═════ Study material

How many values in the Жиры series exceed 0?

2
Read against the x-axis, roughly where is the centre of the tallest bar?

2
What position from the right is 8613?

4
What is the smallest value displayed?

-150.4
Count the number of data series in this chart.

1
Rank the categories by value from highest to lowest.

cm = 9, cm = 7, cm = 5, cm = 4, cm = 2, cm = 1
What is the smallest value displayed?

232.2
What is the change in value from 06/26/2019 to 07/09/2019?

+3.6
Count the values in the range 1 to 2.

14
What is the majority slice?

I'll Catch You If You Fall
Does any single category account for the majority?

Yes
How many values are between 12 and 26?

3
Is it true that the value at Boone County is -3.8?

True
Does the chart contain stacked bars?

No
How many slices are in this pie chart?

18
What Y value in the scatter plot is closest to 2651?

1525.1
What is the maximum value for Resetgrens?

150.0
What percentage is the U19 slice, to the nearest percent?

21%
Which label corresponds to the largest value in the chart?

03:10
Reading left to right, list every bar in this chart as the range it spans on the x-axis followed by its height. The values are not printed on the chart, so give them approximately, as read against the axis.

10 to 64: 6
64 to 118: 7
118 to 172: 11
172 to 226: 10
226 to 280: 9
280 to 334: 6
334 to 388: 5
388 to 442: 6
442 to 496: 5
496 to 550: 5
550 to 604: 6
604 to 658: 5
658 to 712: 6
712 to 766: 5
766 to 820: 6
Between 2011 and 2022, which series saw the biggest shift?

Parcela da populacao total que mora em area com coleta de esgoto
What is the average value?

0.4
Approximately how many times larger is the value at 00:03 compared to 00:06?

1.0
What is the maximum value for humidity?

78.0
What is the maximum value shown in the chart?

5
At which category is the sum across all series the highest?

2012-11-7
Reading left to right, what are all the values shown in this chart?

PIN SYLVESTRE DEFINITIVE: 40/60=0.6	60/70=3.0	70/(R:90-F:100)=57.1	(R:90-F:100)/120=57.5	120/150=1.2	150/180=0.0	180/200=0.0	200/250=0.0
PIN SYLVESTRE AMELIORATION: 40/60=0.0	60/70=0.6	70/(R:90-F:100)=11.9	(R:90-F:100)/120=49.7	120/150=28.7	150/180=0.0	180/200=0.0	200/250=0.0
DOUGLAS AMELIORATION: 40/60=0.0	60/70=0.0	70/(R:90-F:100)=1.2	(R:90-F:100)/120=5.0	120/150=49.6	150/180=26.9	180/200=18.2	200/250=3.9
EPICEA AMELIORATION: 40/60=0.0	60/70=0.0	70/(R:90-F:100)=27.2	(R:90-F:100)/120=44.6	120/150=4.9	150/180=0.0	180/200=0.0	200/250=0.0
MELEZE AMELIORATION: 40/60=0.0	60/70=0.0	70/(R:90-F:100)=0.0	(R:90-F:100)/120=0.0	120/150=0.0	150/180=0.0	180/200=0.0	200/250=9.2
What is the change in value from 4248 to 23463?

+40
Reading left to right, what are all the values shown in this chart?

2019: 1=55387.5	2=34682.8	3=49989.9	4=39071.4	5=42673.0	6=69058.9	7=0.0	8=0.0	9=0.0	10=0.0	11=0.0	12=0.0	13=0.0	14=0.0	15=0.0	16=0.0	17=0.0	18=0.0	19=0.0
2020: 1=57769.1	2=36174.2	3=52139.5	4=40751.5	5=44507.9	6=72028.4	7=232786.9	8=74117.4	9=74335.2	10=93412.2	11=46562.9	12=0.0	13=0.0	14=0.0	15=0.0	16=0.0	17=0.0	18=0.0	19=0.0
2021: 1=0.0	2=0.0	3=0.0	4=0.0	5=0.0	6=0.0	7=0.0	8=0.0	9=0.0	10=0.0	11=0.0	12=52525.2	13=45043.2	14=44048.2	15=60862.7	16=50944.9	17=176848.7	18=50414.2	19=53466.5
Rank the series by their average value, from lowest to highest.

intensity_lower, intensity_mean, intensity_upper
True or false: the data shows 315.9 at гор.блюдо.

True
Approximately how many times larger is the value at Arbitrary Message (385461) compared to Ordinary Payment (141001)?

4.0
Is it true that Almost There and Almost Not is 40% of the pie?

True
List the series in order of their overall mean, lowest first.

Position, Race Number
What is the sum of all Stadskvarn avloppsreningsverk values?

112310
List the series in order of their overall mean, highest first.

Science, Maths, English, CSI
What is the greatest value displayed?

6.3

══════════

Your task =>
Copy out all of the records above, word for word and line by line.

Expected output =>
How many values in the Жиры series exceed 0?

2
Read against the x-axis, roughly where is the centre of the tallest bar?

2
What position from the right is 8613?

4
What is the smallest value displayed?

-150.4
Count the number of data series in this chart.

1
Rank the categories by value from highest to lowest.

cm = 9, cm = 7, cm = 5, cm = 4, cm = 2, cm = 1
What is the smallest value displayed?

232.2
What is the change in value from 06/26/2019 to 07/09/2019?

+3.6
Count the values in the range 1 to 2.

14
What is the majority slice?

I'll Catch You If You Fall
Does any single category account for the majority?

Yes
How many values are between 12 and 26?

3
Is it true that the value at Boone County is -3.8?

True
Does the chart contain stacked bars?

No
How many slices are in this pie chart?

18
What Y value in the scatter plot is closest to 2651?

1525.1
What is the maximum value for Resetgrens?

150.0
What percentage is the U19 slice, to the nearest percent?

21%
Which label corresponds to the largest value in the chart?

03:10
Reading left to right, list every bar in this chart as the range it spans on the x-axis followed by its height. The values are not printed on the chart, so give them approximately, as read against the axis.

10 to 64: 6
64 to 118: 7
118 to 172: 11
172 to 226: 10
226 to 280: 9
280 to 334: 6
334 to 388: 5
388 to 442: 6
442 to 496: 5
496 to 550: 5
550 to 604: 6
604 to 658: 5
658 to 712: 6
712 to 766: 5
766 to 820: 6
Between 2011 and 2022, which series saw the biggest shift?

Parcela da populacao total que mora em area com coleta de esgoto
What is the average value?

0.4
Approximately how many times larger is the value at 00:03 compared to 00:06?

1.0
What is the maximum value for humidity?

78.0
What is the maximum value shown in the chart?

5
At which category is the sum across all series the highest?

2012-11-7
Reading left to right, what are all the values shown in this chart?

PIN SYLVESTRE DEFINITIVE: 40/60=0.6	60/70=3.0	70/(R:90-F:100)=57.1	(R:90-F:100)/120=57.5	120/150=1.2	150/180=0.0	180/200=0.0	200/250=0.0
PIN SYLVESTRE AMELIORATION: 40/60=0.0	60/70=0.6	70/(R:90-F:100)=11.9	(R:90-F:100)/120=49.7	120/150=28.7	150/180=0.0	180/200=0.0	200/250=0.0
DOUGLAS AMELIORATION: 40/60=0.0	60/70=0.0	70/(R:90-F:100)=1.2	(R:90-F:100)/120=5.0	120/150=49.6	150/180=26.9	180/200=18.2	200/250=3.9
EPICEA AMELIORATION: 40/60=0.0	60/70=0.0	70/(R:90-F:100)=27.2	(R:90-F:100)/120=44.6	120/150=4.9	150/180=0.0	180/200=0.0	200/250=0.0
MELEZE AMELIORATION: 40/60=0.0	60/70=0.0	70/(R:90-F:100)=0.0	(R:90-F:100)/120=0.0	120/150=0.0	150/180=0.0	180/200=0.0	200/250=9.2
What is the change in value from 4248 to 23463?

+40
Reading left to right, what are all the values shown in this chart?

2019: 1=55387.5	2=34682.8	3=49989.9	4=39071.4	5=42673.0	6=69058.9	7=0.0	8=0.0	9=0.0	10=0.0	11=0.0	12=0.0	13=0.0	14=0.0	15=0.0	16=0.0	17=0.0	18=0.0	19=0.0
2020: 1=57769.1	2=36174.2	3=52139.5	4=40751.5	5=44507.9	6=72028.4	7=232786.9	8=74117.4	9=74335.2	10=93412.2	11=46562.9	12=0.0	13=0.0	14=0.0	15=0.0	16=0.0	17=0.0	18=0.0	19=0.0
2021: 1=0.0	2=0.0	3=0.0	4=0.0	5=0.0	6=0.0	7=0.0	8=0.0	9=0.0	10=0.0	11=0.0	12=52525.2	13=45043.2	14=44048.2	15=60862.7	16=50944.9	17=176848.7	18=50414.2	19=53466.5
Rank the series by their average value, from lowest to highest.

intensity_lower, intensity_mean, intensity_upper
True or false: the data shows 315.9 at гор.блюдо.

True
Approximately how many times larger is the value at Arbitrary Message (385461) compared to Ordinary Payment (141001)?

4.0
Is it true that Almost There and Almost Not is 40% of the pie?

True
List the series in order of their overall mean, lowest first.

Position, Race Number
What is the sum of all Stadskvarn avloppsreningsverk values?

112310
List the series in order of their overall mean, highest first.

Science, Maths, English, CSI
What is the greatest value displayed?

6.3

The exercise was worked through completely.